An AP English essay concerning Heart of Darkness. Once again, please do not copy this or use the thesis as I would not want to be involved in academic collusion.

Heart of Darkness Essay

Although Kurtz’s self-centered view allows him to see the darkness of an individual’s heart, it is also this same view—-caused by his capitalistic obsession with ivory, lack of civilizing influence, and “The fascination of the abomination”—that prevents him from seeing the redeeming qualities of civilization. In response to Kurtz’s pronouncement—“The Horror!”—Marlowe says this: “Kurtz’s stare…could not see the flame of the candle, but was wide enough to embrace the whole universe, piercing enough to penetrate all the hearts that beat in the darkness.” Kurtz could not see the flame, yet the flame does exist. How could Kurtz be so blind to miss that one flicker of light in the ‘unfathomable darkness’? The key is that Kurtz did fathom the darkness, but could only do so because of his totally self-centered view.

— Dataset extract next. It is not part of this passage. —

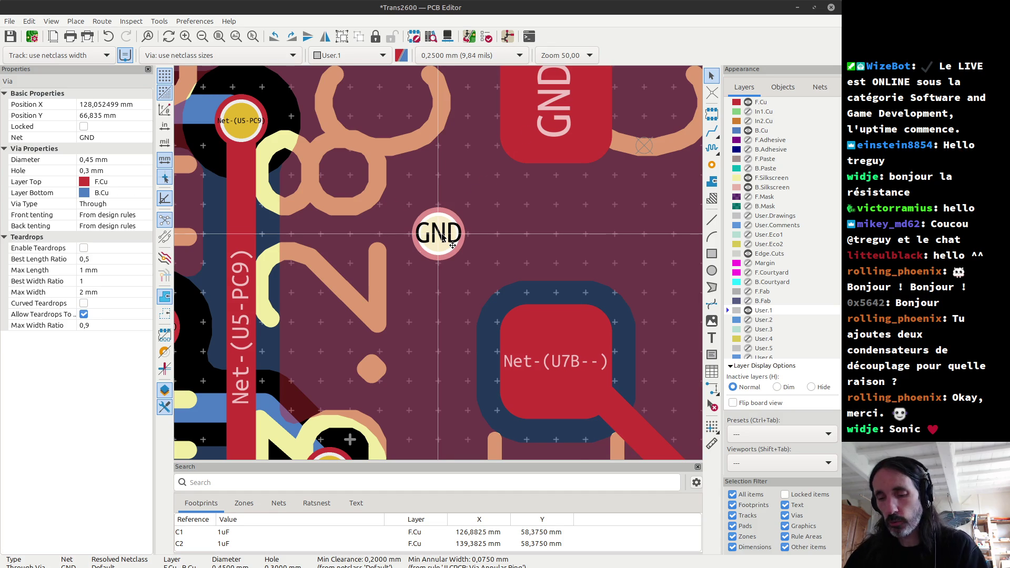
{"action": "scroll", "coordinate": [441, 238], "scroll_direction": "down", "scroll_amount": 3}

The misplaced focus that capitalism places on the individual over society drives Kurtz’s inward, self-centered spiral, manifesting in his obsession with ivory. At its core, the capitalistic system that permeates Heart of Darkness is based upon the importance of the individual, the maximization of shareholder value, the ]total disregard for the good of civilization in favor of the ‘Almighty Buck’]. Even in his darkest moments “the appetite for more ivory had got the better of the…less material aspirations.” This appetite led him to even more “unsound method” that, according to the Manager, “ruined the district” and “closed the district to us for a time.” The tenants of capitalism tell Kurtz to use the method that will most maximize his future in the company, his future monetary worth. Likewise, the Manager calls Kurtz’s method “unsound” and closes the district to defraud Kurtz and thus maximize his future profit. Neither of these actions benefit the district; capitalism drives each individual to ignore what is best for society as a whole and instead “look out for number one.”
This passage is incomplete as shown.